La pastiera di Antonino Cannavacciuolo
La storia
Più che un dolce, è un monumento della pasticceria italiana. E fra i più antichi, se è vero che antecedenti della pastiera sarebbero comparsi nei riti delle cerealia, le celebrazioni della primavera nell’antica Roma, e perfino nelle feste nuziali, sotto le sembianze di un pane di grano e farro farcito alla ricotta. Sta di fatto che la prima attestazione di una ricetta simile a quella attuale viene datata intorno al XVIII in quel di San Gregorio Armeno: dove la farcia era più o meno analoga, ma al posto della raffinata pasta frolla si usava una “pastaccia” composta di farina, acqua, uova, sale e poco strutto.
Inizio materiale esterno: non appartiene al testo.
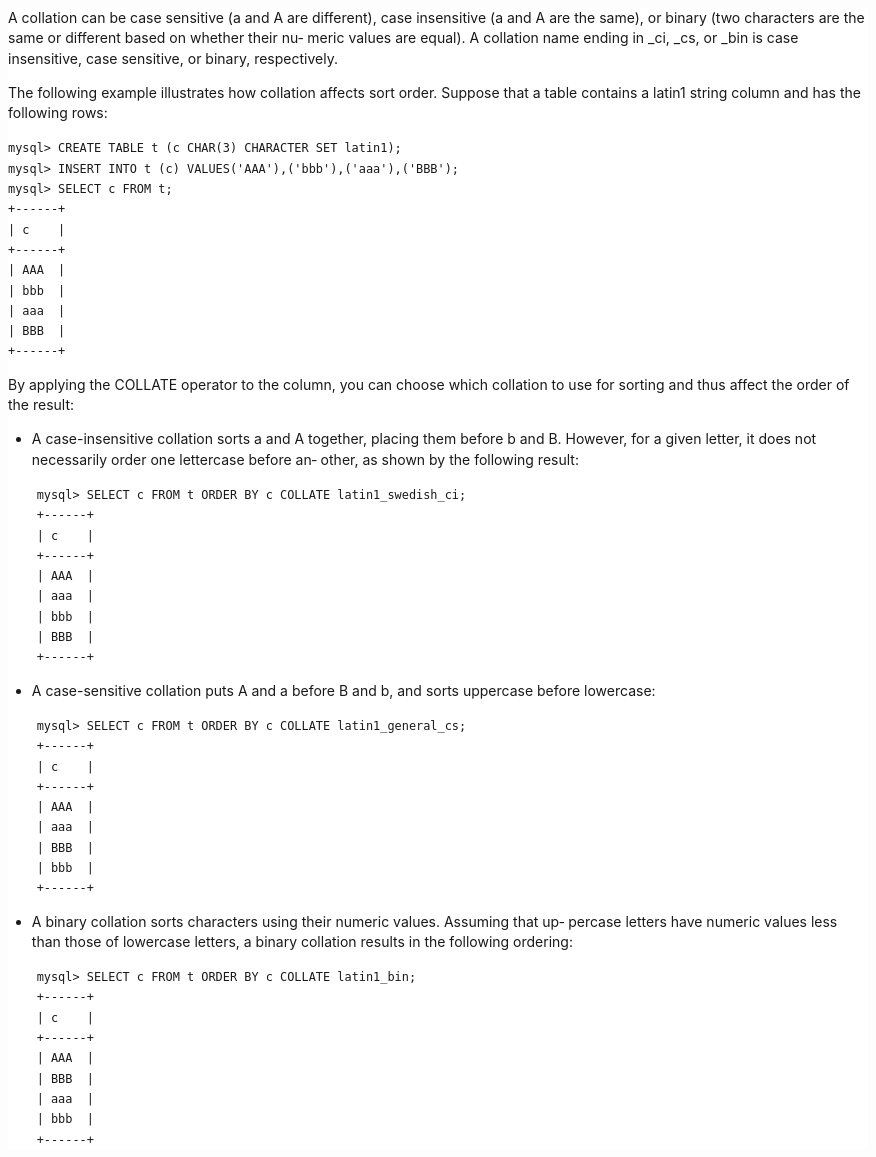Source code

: A collation can be case sensitive (a and A are different), case insensitive (a and A are the
same), or binary (two characters are the same or different based on whether their nu‐
meric values are equal). A collation name ending in _ci, _cs, or _bin is case insensitive,
case sensitive, or binary, respectively.

The following example illustrates how collation affects sort order. Suppose that a table
contains a latin1 string column and has the following rows:

    mysql> CREATE TABLE t (c CHAR(3) CHARACTER SET latin1);
    mysql> INSERT INTO t (c) VALUES('AAA'),('bbb'),('aaa'),('BBB');
    mysql> SELECT c FROM t;
    +------+
    | c    |
    +------+
    | AAA  | 
    | bbb  | 
    | aaa  | 
    | BBB  | 
    +------+

By applying the COLLATE operator to the column, you can choose which collation to use
for sorting and thus affect the order of the result:

* A case-insensitive collation sorts a and A together, placing them before b and B.
However, for a given letter, it does not necessarily order one lettercase before an‐
other, as shown by the following result:
```
    mysql> SELECT c FROM t ORDER BY c COLLATE latin1_swedish_ci;
    +------+
    | c    |
    +------+
    | AAA  | 
    | aaa  | 
    | bbb  | 
    | BBB  | 
    +------+
```
* A case-sensitive collation puts A and a before B and b, and sorts uppercase before
lowercase:
```
    mysql> SELECT c FROM t ORDER BY c COLLATE latin1_general_cs;
    +------+
    | c    |
    +------+
    | AAA  | 
    | aaa  | 
    | BBB  | 
    | bbb  | 
    +------+
```
* A binary collation sorts characters using their numeric values. Assuming that up‐
percase letters have numeric values less than those of lowercase letters, a binary
collation results in the following ordering:
```
    mysql> SELECT c FROM t ORDER BY c COLLATE latin1_bin;
    +------+
    | c    |
    +------+
    | AAA  | 
    | BBB  | 
    | aaa  | 
    | bbb  | 
    +------+
```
Nel 1837, in particolare, spettò a Ippolito Cavalcanti codificare la preparazione.
Il dolce e l’abbinamento
Regina della Pasqua, non solo campana, la pastiera ha conosciuto nel tempo innumerevoli varianti: nata salata, può tuttora essere preparata con insaccati e salumi; oppure con la crema pasticciera, il riso o i tagliolini. L’interpretazione di Antonino Cannavacciuolo, ultimo tristellato italiano, aderisce pienamente alla tradizione.
Ma la sua è un’ossessione, se è vero che sull’e-shop può essere acquistata anche in vasocottura e a Villa Crespi l’ha proposta in versione destrutturata insieme al pastry chef Pier Federico Pascale.
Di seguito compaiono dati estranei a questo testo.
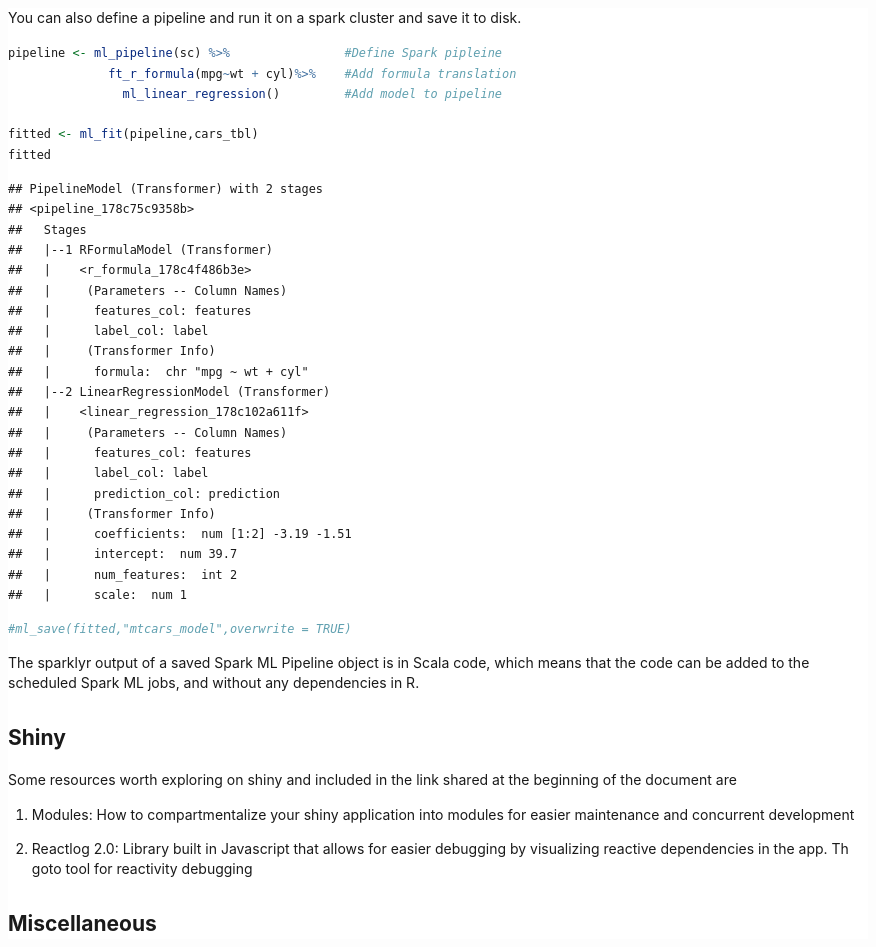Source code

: You can also define a pipeline and run it on a spark cluster and save it to disk.


```r
pipeline <- ml_pipeline(sc) %>%                #Define Spark pipleine
              ft_r_formula(mpg~wt + cyl)%>%    #Add formula translation
                ml_linear_regression()         #Add model to pipeline

fitted <- ml_fit(pipeline,cars_tbl)
fitted
```

```
## PipelineModel (Transformer) with 2 stages
## <pipeline_178c75c9358b> 
##   Stages 
##   |--1 RFormulaModel (Transformer)
##   |    <r_formula_178c4f486b3e> 
##   |     (Parameters -- Column Names)
##   |      features_col: features
##   |      label_col: label
##   |     (Transformer Info)
##   |      formula:  chr "mpg ~ wt + cyl" 
##   |--2 LinearRegressionModel (Transformer)
##   |    <linear_regression_178c102a611f> 
##   |     (Parameters -- Column Names)
##   |      features_col: features
##   |      label_col: label
##   |      prediction_col: prediction
##   |     (Transformer Info)
##   |      coefficients:  num [1:2] -3.19 -1.51 
##   |      intercept:  num 39.7 
##   |      num_features:  int 2 
##   |      scale:  num 1
```

```r
#ml_save(fitted,"mtcars_model",overwrite = TRUE)
```

The sparklyr output of a saved Spark ML Pipeline object is in Scala code, which means that the code can be added to the scheduled Spark ML jobs, and without any dependencies in R.



## Shiny

Some resources worth exploring on shiny and included in the link shared at the beginning of the document are 

1) Modules: How to compartmentalize your shiny application into modules for easier maintenance and concurrent development 

2) Reactlog 2.0: Library built in Javascript that allows for easier debugging by visualizing reactive dependencies in the app. Th goto tool for reactivity debugging

## Miscellaneous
Questo l’abbinamento di Tommaso Caporale, Mister bollicine: “Morbidezza chiama cremosità. Ideale la freschezza di una bollicina da falanghina per rimanere in Campania, dove si fondono gli aromi fruttati di agrumi e fiori di acacia, abbinati a un corpo sinuoso e graffiante”.
La ricetta della pastiera di Antonino Cannavacciuolo
Ingredienti per 12 persone
Per la pasta
390 g di farina 00
55 g di farina di mandorle
135 g di zucchero a velo
75 g di uova
220 g di burro in pomata
1 baccello di vaniglia
2 g di sale naturale
Procedimento
Mescolare per pochi secondi in una planetaria con la foglia o a mano il burro, la farina di mandorle, lo zucchero a velo, i semi della vaniglia e il sale.
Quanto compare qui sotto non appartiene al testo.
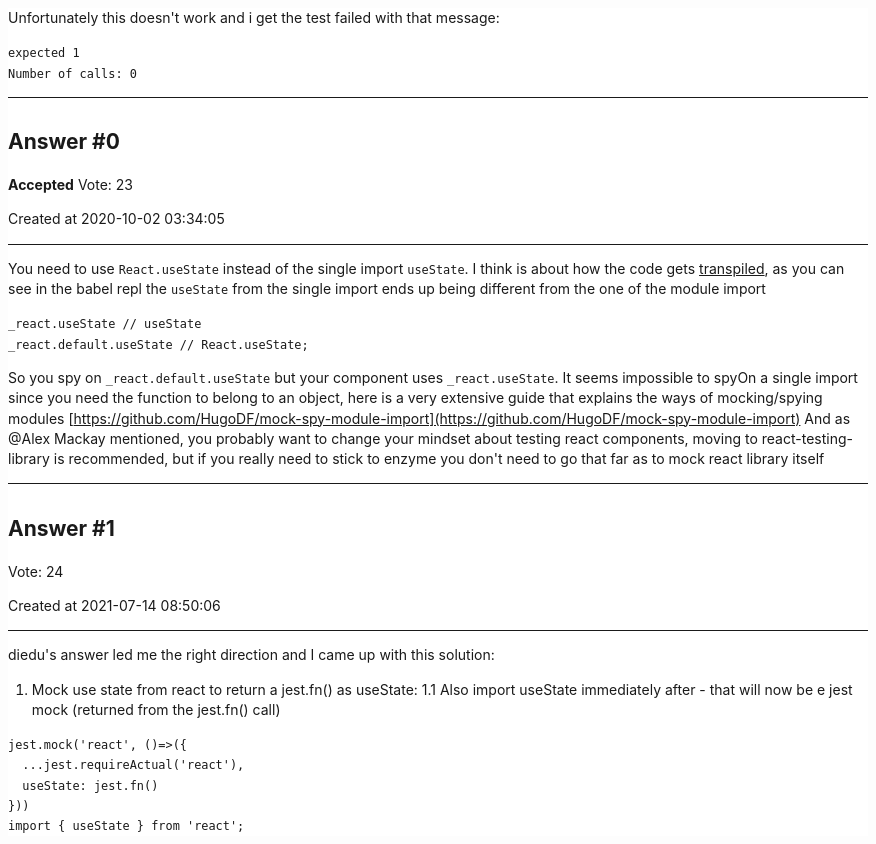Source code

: Unfortunately this doesn't work and i get the test failed with that message:
```
expected 1
Number of calls: 0
```



----------
        
## Answer \#0

**Accepted** Vote: 23

Created at 2020-10-02 03:34:05

------------

You need to use `React.useState` instead of the single import `useState`.
I think is about how the code gets [transpiled](https://babeljs.io/repl#?browsers=ie%2010&build=&builtIns=usage&corejs=3.6&spec=false&loose=false&code_lz=JYWwDg9gTgLgBAJQKYEMDGMA0cDecCuAzkgMowoxJwC-cAZlBCHAORSoYsBQXRp5lLsnQwAdHzIUkQA&debug=false&forceAllTransforms=false&shippedProposals=false&circleciRepo=&evaluate=false&fileSize=false&timeTravel=false&sourceType=module&lineWrap=false&presets=env%2Creact&prettier=false&targets=&version=7.16.3&externalPlugins=&assumptions=%7B%7D), as you can see in the babel repl the `useState` from the single import ends up being different from the one of the module import
```
_react.useState // useState
_react.default.useState // React.useState;
```

So you spy on `_react.default.useState` but your component uses `_react.useState`.
It seems impossible to spyOn a single import since you need the function to belong to an object, here is a very extensive guide that explains the ways of mocking/spying modules [https://github.com/HugoDF/mock-spy-module-import](https://github.com/HugoDF/mock-spy-module-import)
And as @Alex Mackay mentioned, you probably want to change your mindset about testing react components, moving to react-testing-library is recommended, but if you really need to stick to enzyme you don't need to go that far as to mock react library itself


------------
    
    
## Answer \#1

 Vote: 24

Created at 2021-07-14 08:50:06

------------

diedu's answer led me the right direction and I came up with this solution:

1. Mock use state from react to return a jest.fn() as useState: 1.1 Also import useState immediately after - that will now be e jest mock (returned from the jest.fn() call)


```
jest.mock('react', ()=>({
  ...jest.requireActual('react'),
  useState: jest.fn()
}))
import { useState } from 'react';
```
Incorporare poco alla volta le uova a temperatura ambiente e la farina bianca, finché il composto non acquista consistenza.
Formare una palla e avvolgerla nella pellicola. Riporla in frigorifero per qualche ora.
Per la farcia
300 g di grano cotto
200 ml di latte
1 cucchiaio di strutto (o burro)
la scorza di 1 limone non trattato
la scorza di 1 arancia non trattata
350 g di ricotta fresca di bufala oppure vaccina
300 g di zucchero
4 uova intere
3 tuorli
1 pizzico di cannella in polvere
150 g di canditi di arancia e cedro a cubetti
5 gocce di acqua di fiori d'arancio
Procedimento
Per la farcia, cuocere a fuoco bassissimo grano, latte, strutto e scorze come se fosse una crema, mescolando di tanto in tanto per circa 30 minuti. Spegnere e conservare a temperatura ambiente, eliminando le scorze.
Montare ricotta, zucchero, uova e cannella in una planetaria o con lo sbattitore elettrico; riunire i due composti aggiungendo i canditi e l’acqua di fiori d’arancio.
Cottura del dolce
Foderare una tortiera con la frolla, lasciandone da parte un po’, e riempire con il composto ottenuto.
Con la pasta rimasta formare delle strisce e intrecciarle sulla superficie della torta; cuocere in forno a 190 °C per circa un’ora. Controllare con uno stecchino che il cuore sia pronto.
A cottura ultimata spegnere il forno e lasciare rassodare con lo sportello socchiuso per almeno un’ora e 30 minuti. Sformare con attenzione la torta fredda e servirla a temperatura ambiente.